Return the material below exactly, but only from the line with "parlamentarische Enquete" through the line with "Todas las noticias", and without its pictures.
(Beginning of Records to process)
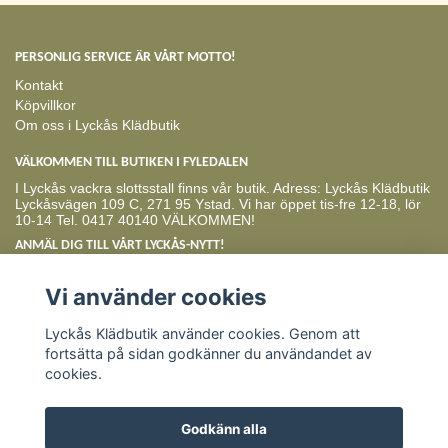
PERSONLIG SERVICE ÄR VÅRT MOTTO!
Kontakt
Köpvillkor
Om oss i Lyckås Klädbutik
VÄLKOMMEN TILL BUTIKEN I FYLEDALEN
I Lyckås vackra slottsstall finns vår butik. Adress: Lyckås Klädbutik
Lyckåsvägen 109 C, 271 95 Ystad. Vi har öppet tis-fre 12-18, lör
10-14 Tel. 0417 40140 VÄLKOMMEN!
ANMÄL DIG TILL VÅRT LYCKÅS-NYTT!
Prenumerera
Vi använder cookies
Lyckås Klädbutik använder cookies. Genom att
fortsätta på sidan godkänner du användandet av
cookies.
Godkänn alla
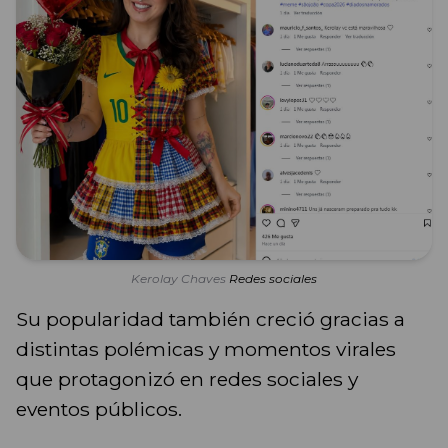
Kerolay Chaves
Redes sociales
Su popularidad también creció gracias a
distintas polémicas y momentos virales
que protagonizó en redes sociales y
eventos públicos.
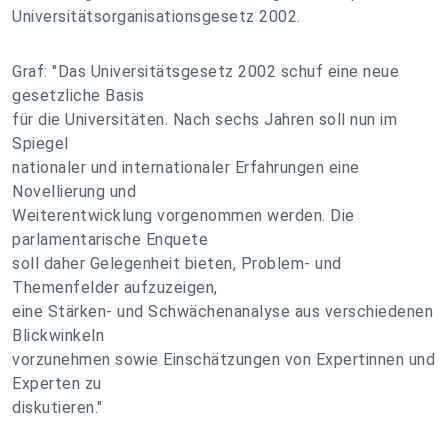
Universitätsorganisationsgesetz 2002.
Graf: "Das Universitätsgesetz 2002 schuf eine neue
gesetzliche Basis
für die Universitäten. Nach sechs Jahren soll nun im
Spiegel
nationaler und internationaler Erfahrungen eine
Novellierung und
Weiterentwicklung vorgenommen werden. Die
parlamentarische Enquete
soll daher Gelegenheit bieten, Problem- und
Themenfelder aufzuzeigen,
eine Stärken- und Schwächenanalyse aus verschiedenen
Blickwinkeln
vorzunehmen sowie Einschätzungen von Expertinnen und
Experten zu
diskutieren."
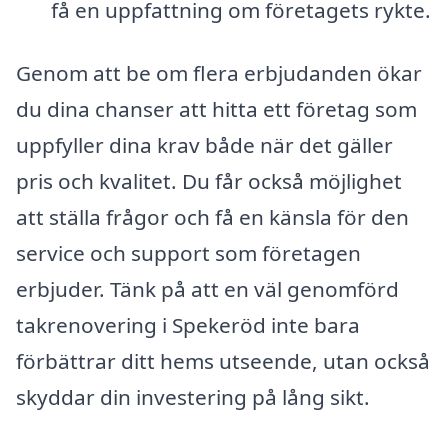
få en uppfattning om företagets rykte.
Genom att be om flera erbjudanden ökar
du dina chanser att hitta ett företag som
uppfyller dina krav både när det gäller
pris och kvalitet. Du får också möjlighet
att ställa frågor och få en känsla för den
service och support som företagen
erbjuder. Tänk på att en väl genomförd
takrenovering i Spekeröd inte bara
förbättrar ditt hems utseende, utan också
skyddar din investering på lång sikt.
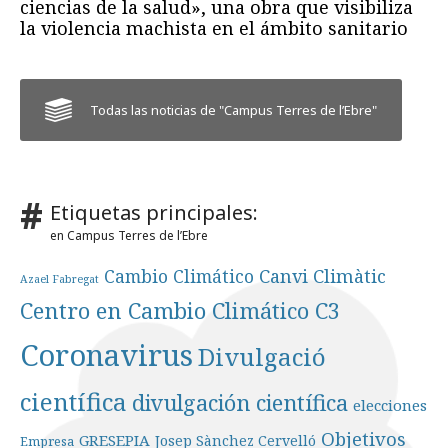
ciencias de la salud», una obra que visibiliza
la violencia machista en el ámbito sanitario
Todas las noticias de "Campus Terres de l’Ebre"
Etiquetas principales:
en Campus Terres de l’Ebre
Cambio Climático
Canvi Climàtic
Azael Fabregat
Centro en Cambio Climático C3
Coronavirus
Divulgació
científica
divulgación científica
elecciones
Objetivos
GRESEPIA
Josep Sànchez Cervelló
Empresa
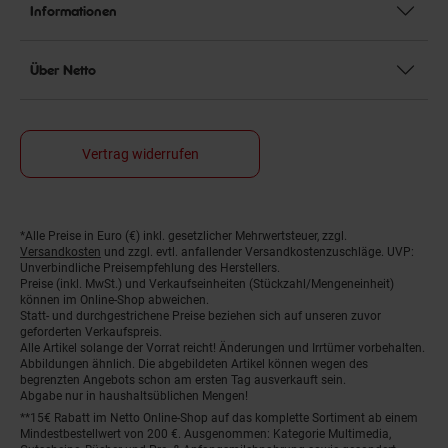
Informationen
Über Netto
Vertrag widerrufen
*Alle Preise in Euro (€) inkl. gesetzlicher Mehrwertsteuer, zzgl.
Fußnoten
Versandkosten
und zzgl. evtl. anfallender Versandkostenzuschläge. UVP:
Unverbindliche Preisempfehlung des Herstellers.
Preise (inkl. MwSt.) und Verkaufseinheiten (Stückzahl/Mengeneinheit)
können im Online-Shop abweichen.
Statt- und durchgestrichene Preise beziehen sich auf unseren zuvor
geforderten Verkaufspreis.
Alle Artikel solange der Vorrat reicht! Änderungen und Irrtümer vorbehalten.
Abbildungen ähnlich. Die abgebildeten Artikel können wegen des
begrenzten Angebots schon am ersten Tag ausverkauft sein.
Abgabe nur in haushaltsüblichen Mengen!
**15€ Rabatt im Netto Online-Shop auf das komplette Sortiment ab einem
Mindestbestellwert von 200 €. Ausgenommen: Kategorie Multimedia,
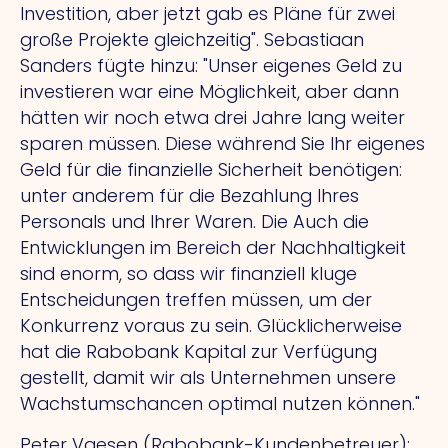
Investition, aber jetzt gab es Pläne für zwei
große Projekte gleichzeitig". Sebastiaan
Sanders fügte hinzu: "Unser eigenes Geld zu
investieren war eine Möglichkeit, aber dann
hätten wir noch etwa drei Jahre lang weiter
sparen müssen.
Diese
während Sie Ihr eigenes
Geld für die finanzielle Sicherheit benötigen:
unter anderem für die Bezahlung Ihres
Personals und Ihrer Waren.
Die
Auch die
Entwicklungen im Bereich der Nachhaltigkeit
sind enorm, so dass wir finanziell kluge
Entscheidungen treffen müssen, um der
Konkurrenz voraus zu sein. Glücklicherweise
hat die Rabobank Kapital zur Verfügung
gestellt, damit wir als Unternehmen unsere
Wachstumschancen optimal nutzen können."
Peter Vaesen (Rabobank-Kundenbetreuer):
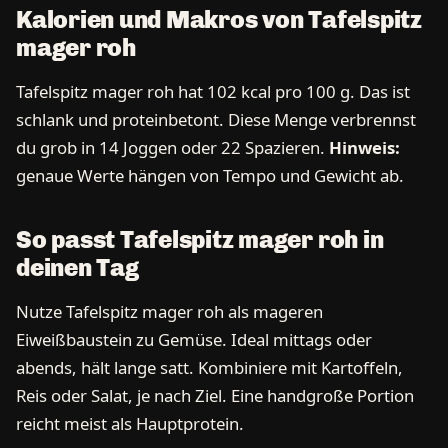
Kalorien und Makros von Tafelspitz
mager roh
Tafelspitz mager roh hat 102 kcal pro 100 g. Das ist
schlank und proteinbetont. Diese Menge verbrennst
du grob in 14 Joggen oder 22 Spazieren.
Hinweis:
genaue Werte hängen von Tempo und Gewicht ab.
So passt Tafelspitz mager roh in
deinen Tag
Nutze Tafelspitz mager roh als mageren
Eiweißbaustein zu Gemüse. Ideal mittags oder
abends, hält lange satt. Kombiniere mit Kartoffeln,
Reis oder Salat, je nach Ziel. Eine handgroße Portion
reicht meist als Hauptprotein.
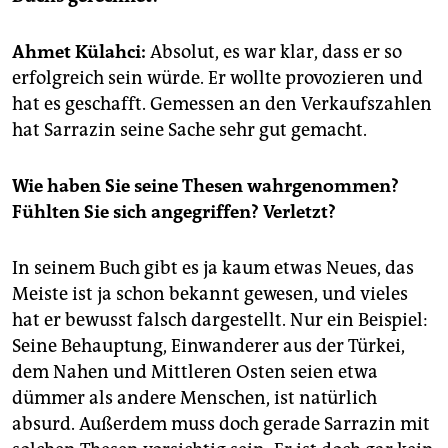
epaper login
Ahmet Külahci:
Absolut, es war klar, dass er so
erfolgreich sein würde. Er wollte provozieren und
hat es geschafft. Gemessen an den Verkaufszahlen
hat Sarrazin seine Sache sehr gut gemacht.
Wie haben Sie seine Thesen wahrgenommen?
Fühlten Sie sich angegriffen? Verletzt?
In seinem Buch gibt es ja kaum etwas Neues, das
Meiste ist ja schon bekannt gewesen, und vieles
hat er bewusst falsch dargestellt. Nur ein Beispiel:
Seine Behauptung, Einwanderer aus der Türkei,
dem Nahen und Mittleren Osten seien etwa
dümmer als andere Menschen, ist natürlich
absurd. Außerdem muss doch gerade Sarrazin mit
(End of Records to process)
• [Output for this task]
parlamentarische Enquete
soll daher Gelegenheit bieten, Problem- und
Themenfelder aufzuzeigen,
eine Stärken- und Schwächenanalyse aus verschiedenen
Blickwinkeln
vorzunehmen sowie Einschätzungen von Expertinnen und
Experten zu
diskutieren."
få en uppfattning om företagets rykte.
Genom att be om flera erbjudanden ökar
du dina chanser att hitta ett företag som
uppfyller dina krav både när det gäller
pris och kvalitet. Du får också möjlighet
att ställa frågor och få en känsla för den
service och support som företagen
erbjuder. Tänk på att en väl genomförd
takrenovering i Spekeröd inte bara
förbättrar ditt hems utseende, utan också
skyddar din investering på lång sikt.
ciencias de la salud», una obra que visibiliza
la violencia machista en el ámbito sanitario
Todas las noticias de "Campus Terres de l’Ebre"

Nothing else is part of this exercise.